### What you need to do
Your transcription must include every record word for word and no pictures.

-----

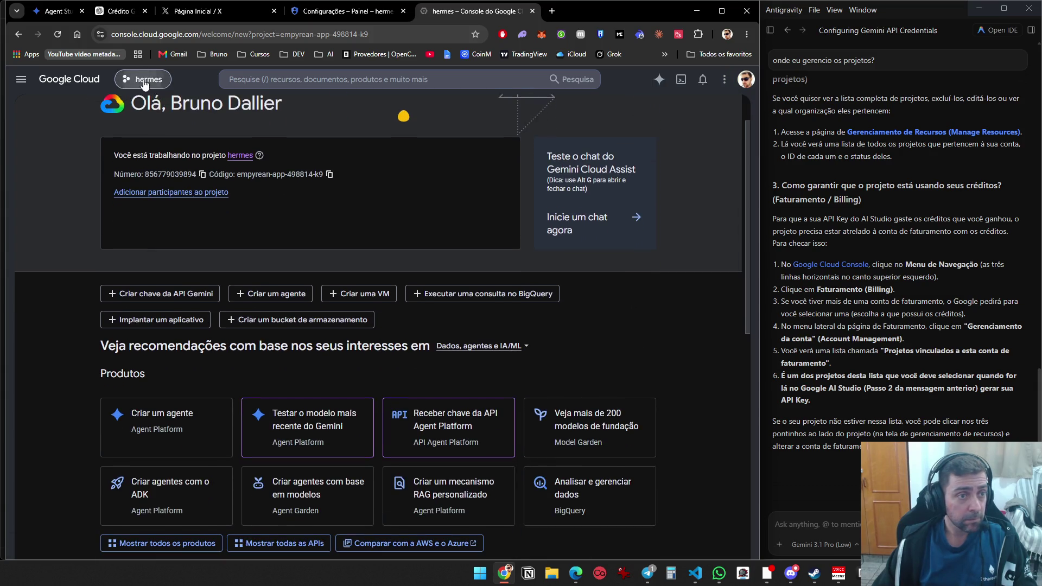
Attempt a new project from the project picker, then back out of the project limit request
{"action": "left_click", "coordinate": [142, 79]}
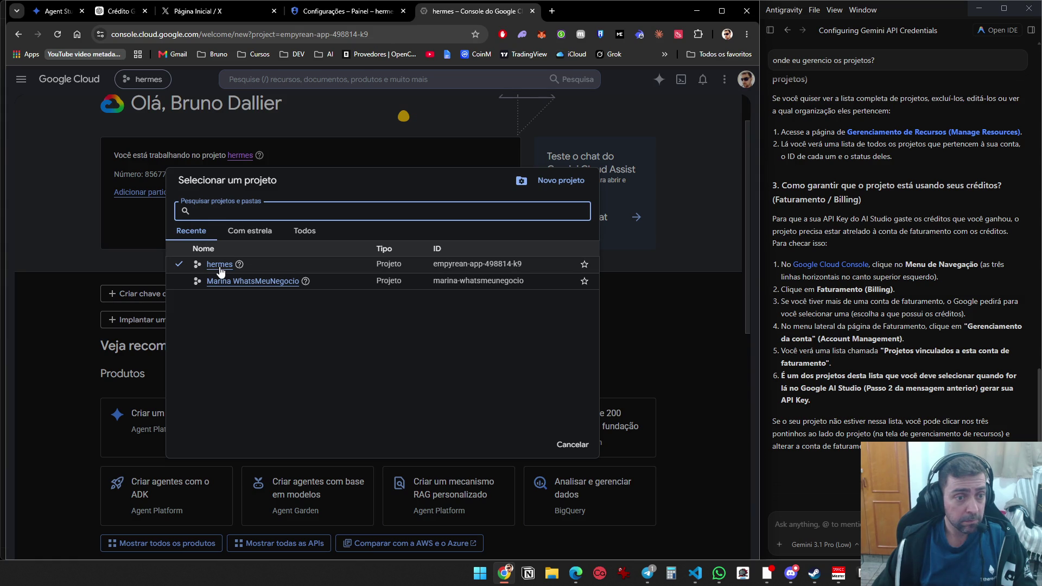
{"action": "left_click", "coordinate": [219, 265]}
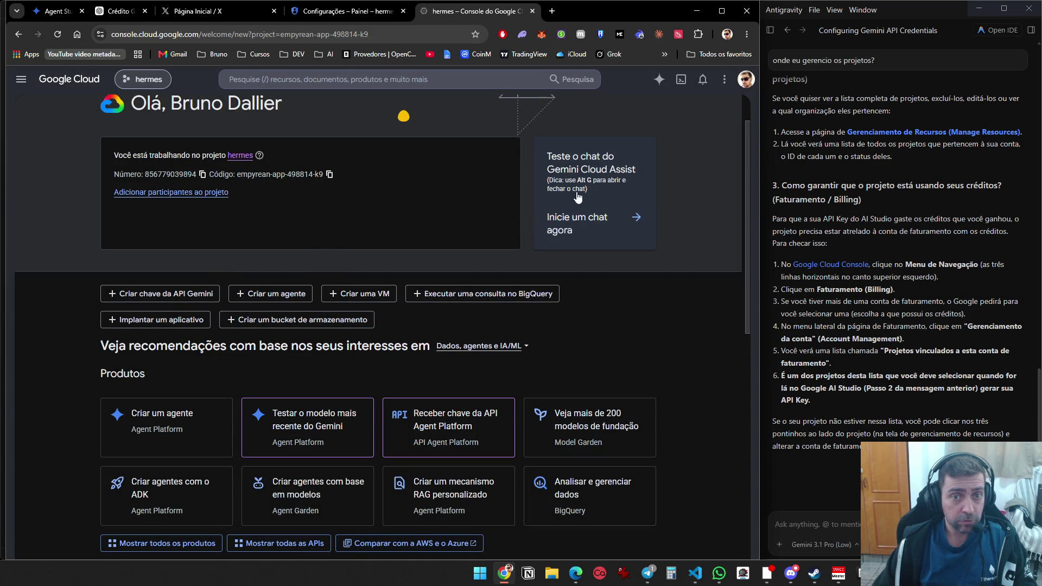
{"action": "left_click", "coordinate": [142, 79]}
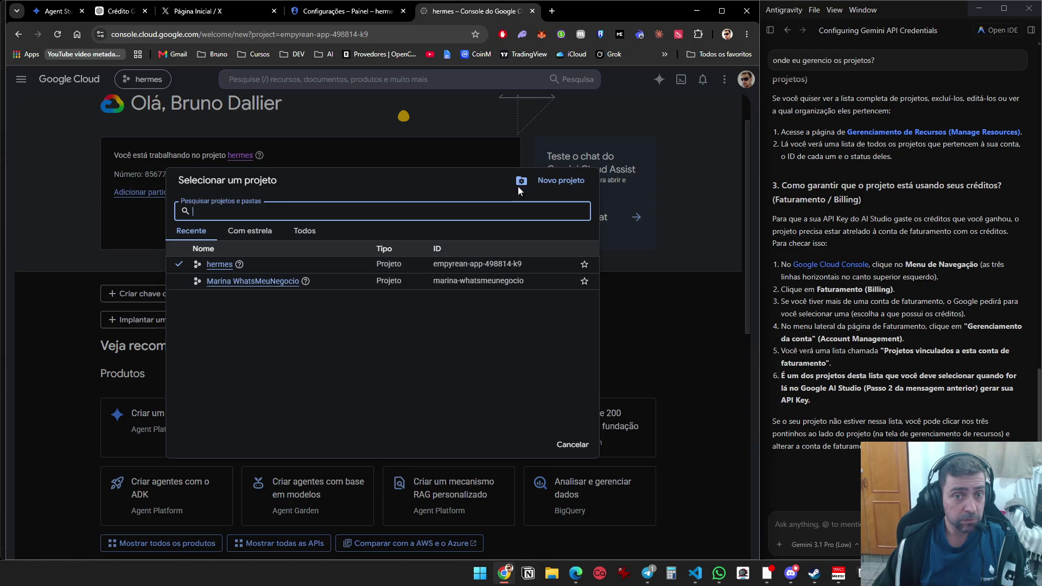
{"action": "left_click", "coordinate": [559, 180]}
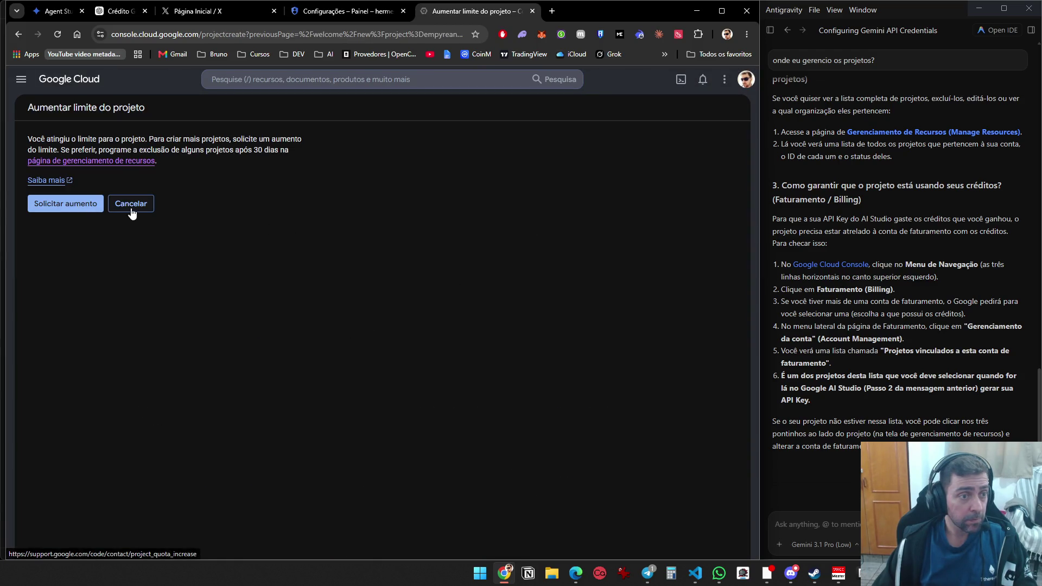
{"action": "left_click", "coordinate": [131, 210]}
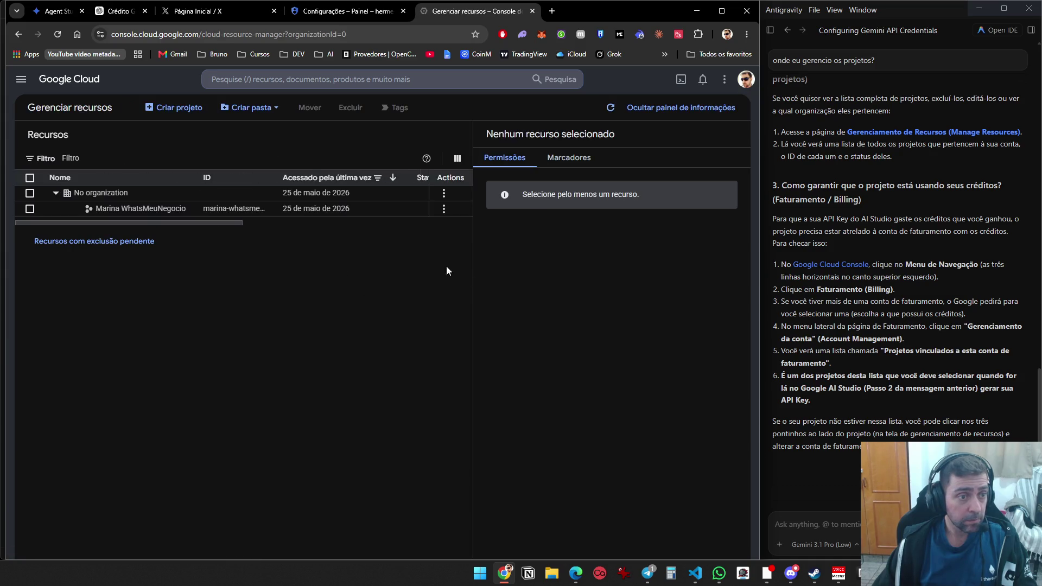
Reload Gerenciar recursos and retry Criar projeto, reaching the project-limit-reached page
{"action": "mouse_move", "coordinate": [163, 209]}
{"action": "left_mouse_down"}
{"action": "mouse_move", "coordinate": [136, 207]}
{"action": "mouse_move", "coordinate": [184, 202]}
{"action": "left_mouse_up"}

-----

### Your response
Attempt a new project from the project picker, then back out of the project limit request
{"action": "left_click", "coordinate": [142, 79]}
{"action": "left_click", "coordinate": [219, 265]}
{"action": "left_click", "coordinate": [142, 79]}
{"action": "left_click", "coordinate": [559, 180]}
{"action": "left_click", "coordinate": [131, 210]}
Reload Gerenciar recursos and retry Criar projeto, reaching the project-limit-reached page
{"action": "mouse_move", "coordinate": [163, 209]}
{"action": "left_mouse_down"}
{"action": "mouse_move", "coordinate": [136, 207]}
{"action": "mouse_move", "coordinate": [184, 202]}
{"action": "left_mouse_up"}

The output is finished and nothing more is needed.